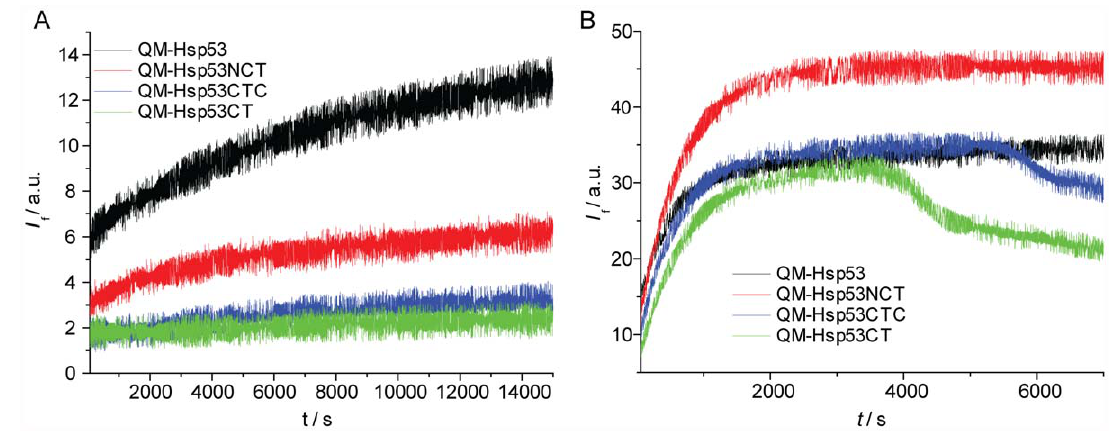
Figure 2. ITDF results for QM-Hsp53 constructs. A: Measurement at 38 u C, full-length QM-Hsp53 in black and a construct missing the C-terminus (QM-Hsp53NCT, red) exhibit the second, faster unfolding event. Constructs missing the N-terminus (QM-Hsp53CTC, blue; QM-Hsp53CT, green) do not exhibit any significant unfolding. B: Measurement at 45 u C using the same colour coding as in ‘A’. Fluorescence drops are only seen for constructs missing the N-terminus of p53.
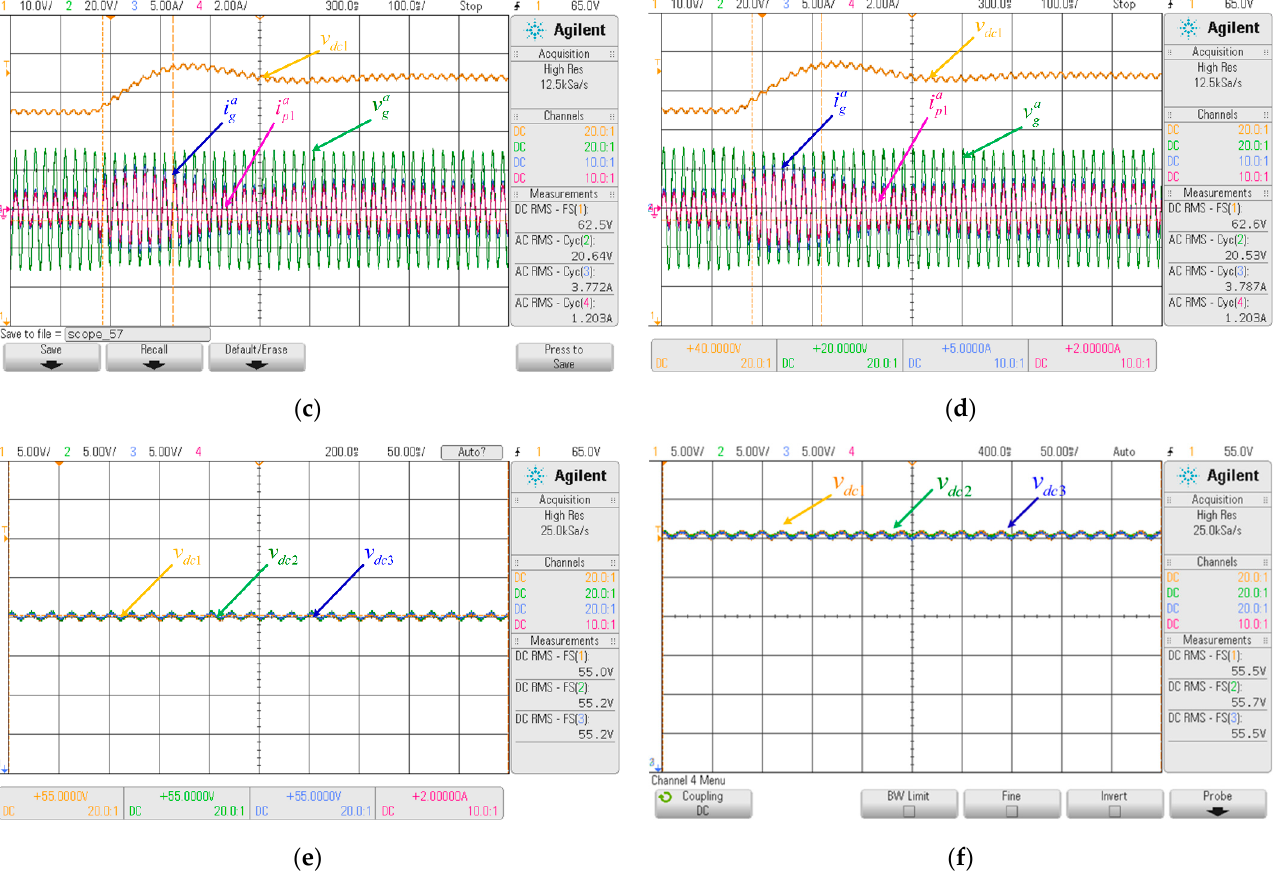
Figure 10. Experimental results V DC voltage loop. ( a ) Transient response to step change with k sw = 0.00. ( b ) Transient response to step change with k sw = 0.12. ( c ) Input current change by step change in V DC voltages with k sw = 0.00. ( d ) Input current change by step change in V DC voltages with k sw = 0.12. ( e ) Steady-state V DC voltages with k sw = 0.00. ( f ) Steady-state DC voltages with k sw = 0.12.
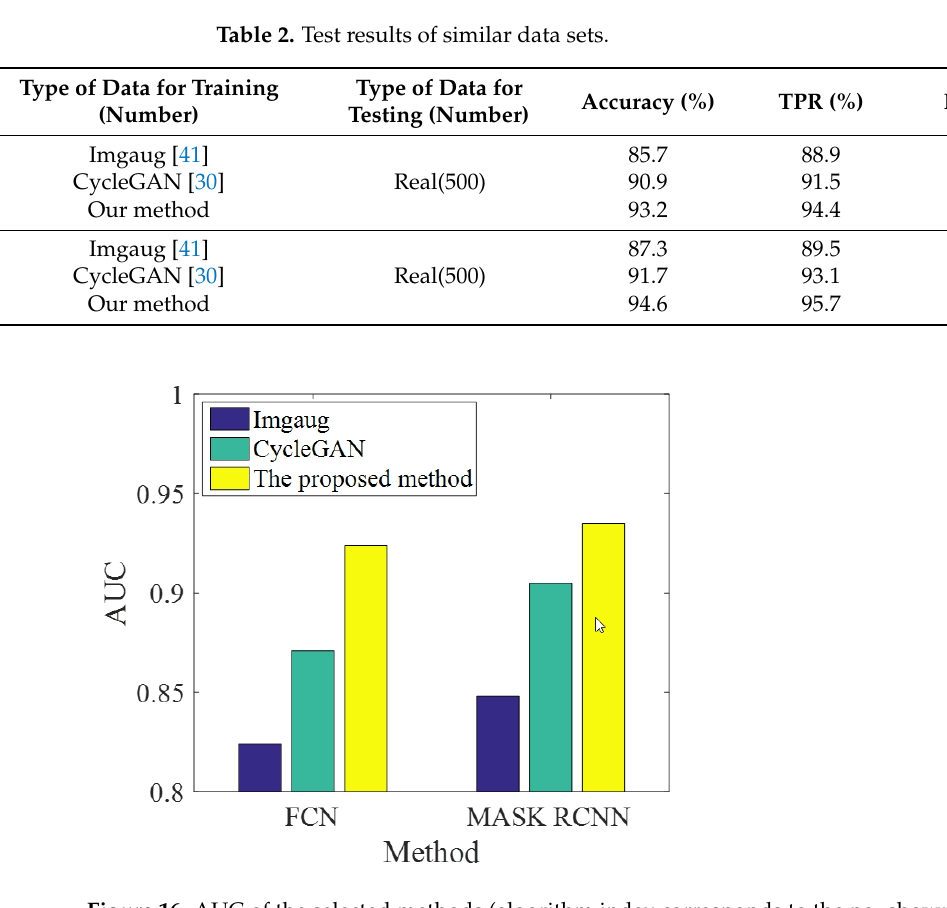
Figure 16. AUC of the selected methods (algorithm index corresponds to the no. shown in Table 2 ). The proposed method (TPR: 95.7% and FPR: 5.6%) outperformed the compared methods according to the true positive rate (TPR) and false positive rate (FPR). The FPR of the proposed method was the lowest among the compared methods. Therefore, the dataset generated by the proposed method was more effective than the other compared datasets, as confirmed by the highest AUC (0.935) (see Figure 16 ). 5. Conclusions This study proposes a novel ship image generation method and a novel ship image annotation method. The proposed method was developed based on a 3D simulated ship and CNN algorithms. Firstly, a large number of simulation ships were generated by 3D simulation software. The experimental image scene used as the background image was selected. Secondly, the proposed generation method of simulated ship images includes three key parts: (1) the posture of the simulation ship; (2) the trajectory of the ship; (3) the size of the ship. The postures of the simulation ships areselected manually according to the actual navigation posture of the ships; the trajectory and the size of the simulation ship can be computed with the model proposed in this paper. There was a high degree of similarity between the SRS image and the ship image of the real scene. The experimental results show that the SRS images achieved a higher detection accuracy than the same number of the ship images. The automatic annotation methods proposed can be used as a bounding box annotation and contour annotation. The ship image data set and automatic annotation program of this study will be published subsequently. There are still some problems to be solved in this study. First, we manually selected the posture of the 3D simulation ship according to the posture of the ship in the real scene. In a follow-upwork, the proposed method will automatically identify the ship’s posture in the real scene, on this basis, it will automatically set the 3D simulation ship posture. Second, there were about 20 kinds of ships in the 3D simulation ship dataset; thus, the number of ship types and the similarity between SRS images and real ship images need to be increased. Third, we calculated the position and the size of the simulation ship in Euclidean space. In the follow-up work, time-domain and frequency- domain characteristics will be used to calculate the position of the target ship in SRS images.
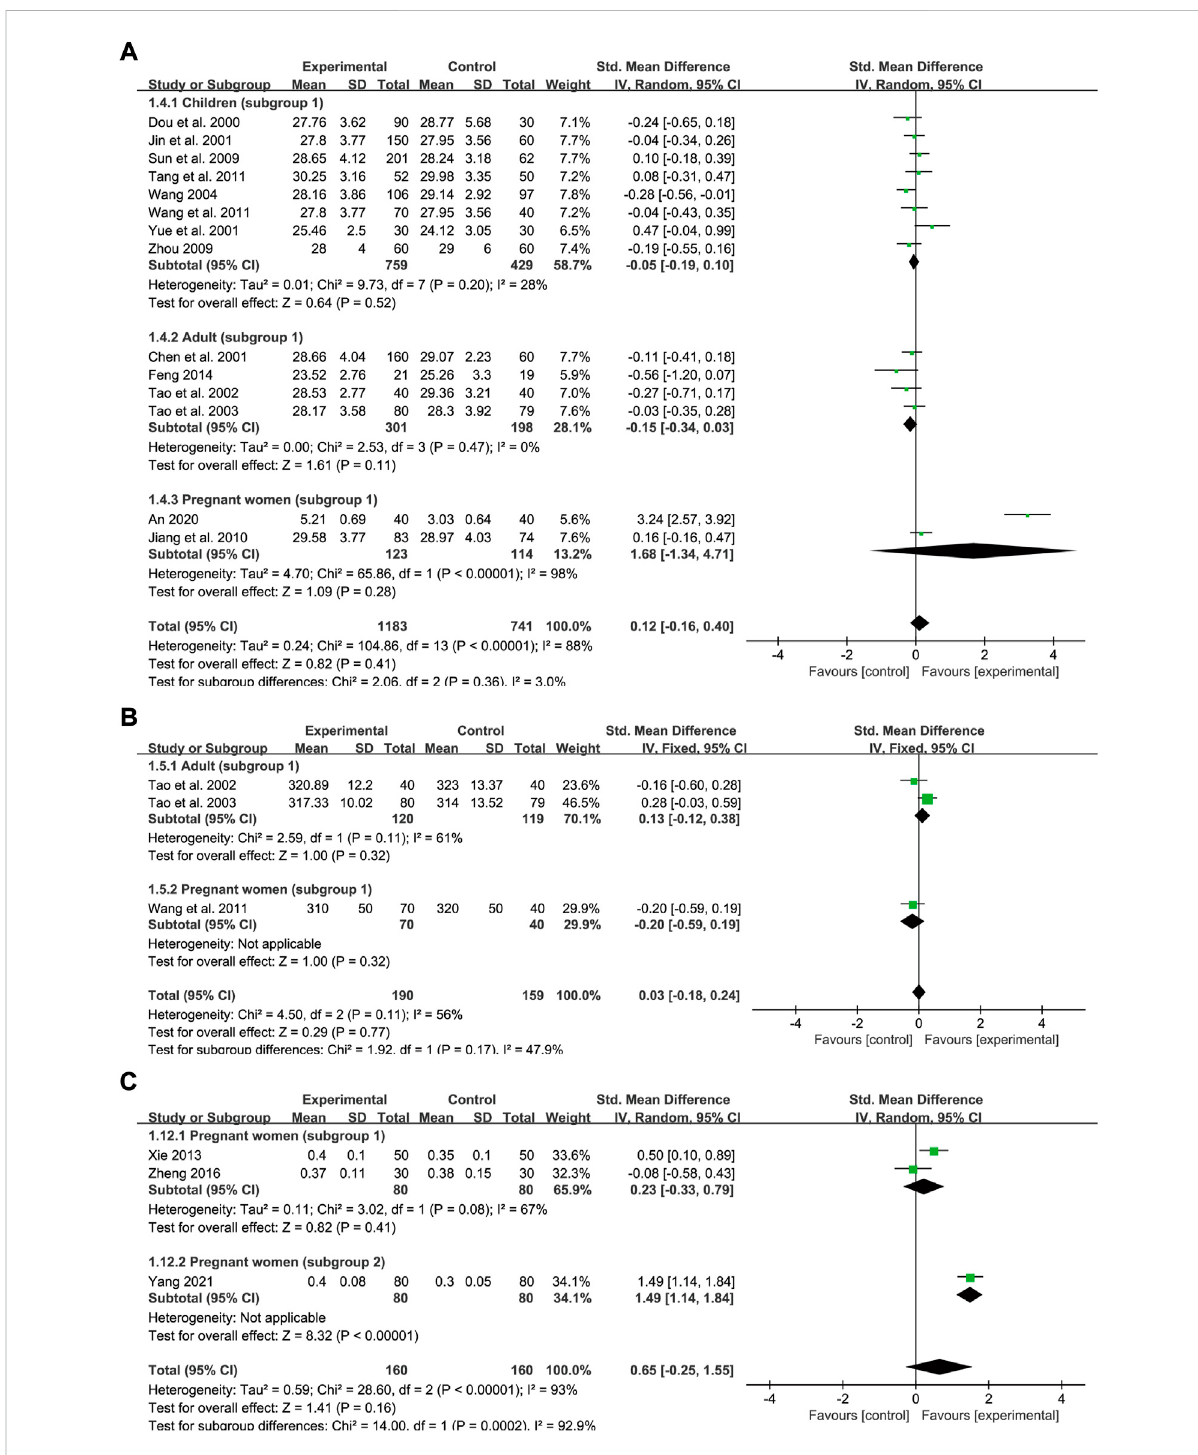
FIGURE 6 The forest plot assessing the effect of SXN on MCH (A) , MCHC (B) , and HCT (C)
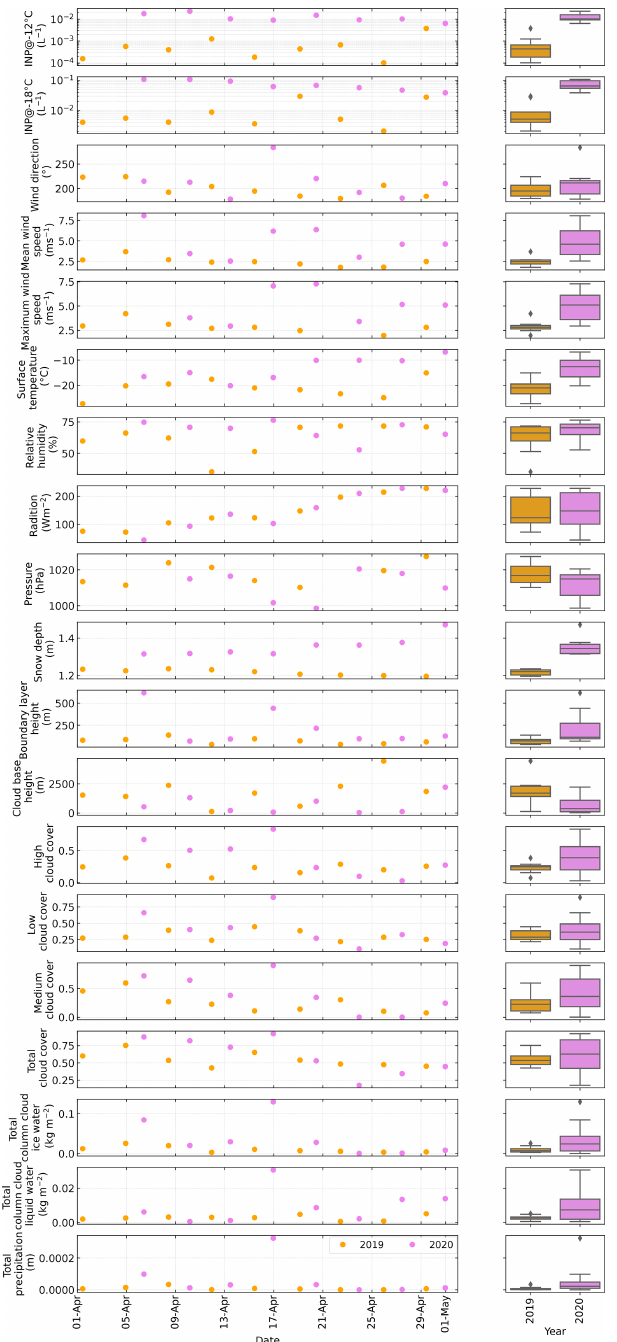
Figure 11. Filter-wise average of investigated meteorological pa- rameters as well as the INP concentration at − 12 ◦ C and − 18 ◦ C in April 2019 (orange) and 2020 (purple) are shown in time series (left). Corresponding box plots of all data points in the April of the respective year are shown on the right hand panel.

*What you are asked to do*. Could you give the material again exactly as it stands, omitting any image?

*Task result*.
Figure 2. ITDF results for QM-Hsp53 constructs. A: Measurement at 38 u C, full-length QM-Hsp53 in black and a construct missing the C-terminus (QM-Hsp53NCT, red) exhibit the second, faster unfolding event. Constructs missing the N-terminus (QM-Hsp53CTC, blue; QM-Hsp53CT, green) do not exhibit any significant unfolding. B: Measurement at 45 u C using the same colour coding as in ‘A’. Fluorescence drops are only seen for constructs missing the N-terminus of p53.
Figure 10. Experimental results V DC voltage loop. ( a ) Transient response to step change with k sw = 0.00. ( b ) Transient response to step change with k sw = 0.12. ( c ) Input current change by step change in V DC voltages with k sw = 0.00. ( d ) Input current change by step change in V DC voltages with k sw = 0.12. ( e ) Steady-state V DC voltages with k sw = 0.00. ( f ) Steady-state DC voltages with k sw = 0.12.
Figure 16. AUC of the selected methods (algorithm index corresponds to the no. shown in Table 2 ). The proposed method (TPR: 95.7% and FPR: 5.6%) outperformed the compared methods according to the true positive rate (TPR) and false positive rate (FPR). The FPR of the proposed method was the lowest among the compared methods. Therefore, the dataset generated by the proposed method was more effective than the other compared datasets, as confirmed by the highest AUC (0.935) (see Figure 16 ). 5. Conclusions This study proposes a novel ship image generation method and a novel ship image annotation method. The proposed method was developed based on a 3D simulated ship and CNN algorithms. Firstly, a large number of simulation ships were generated by 3D simulation software. The experimental image scene used as the background image was selected. Secondly, the proposed generation method of simulated ship images includes three key parts: (1) the posture of the simulation ship; (2) the trajectory of the ship; (3) the size of the ship. The postures of the simulation ships areselected manually according to the actual navigation posture of the ships; the trajectory and the size of the simulation ship can be computed with the model proposed in this paper. There was a high degree of similarity between the SRS image and the ship image of the real scene. The experimental results show that the SRS images achieved a higher detection accuracy than the same number of the ship images. The automatic annotation methods proposed can be used as a bounding box annotation and contour annotation. The ship image data set and automatic annotation program of this study will be published subsequently. There are still some problems to be solved in this study. First, we manually selected the posture of the 3D simulation ship according to the posture of the ship in the real scene. In a follow-upwork, the proposed method will automatically identify the ship’s posture in the real scene, on this basis, it will automatically set the 3D simulation ship posture. Second, there were about 20 kinds of ships in the 3D simulation ship dataset; thus, the number of ship types and the similarity between SRS images and real ship images need to be increased. Third, we calculated the position and the size of the simulation ship in Euclidean space. In the follow-up work, time-domain and frequency- domain characteristics will be used to calculate the position of the target ship in SRS images.
FIGURE 6 The forest plot assessing the effect of SXN on MCH (A) , MCHC (B) , and HCT (C)
Figure 11. Filter-wise average of investigated meteorological pa- rameters as well as the INP concentration at − 12 ◦ C and − 18 ◦ C in April 2019 (orange) and 2020 (purple) are shown in time series (left). Corresponding box plots of all data points in the April of the respective year are shown on the right hand panel.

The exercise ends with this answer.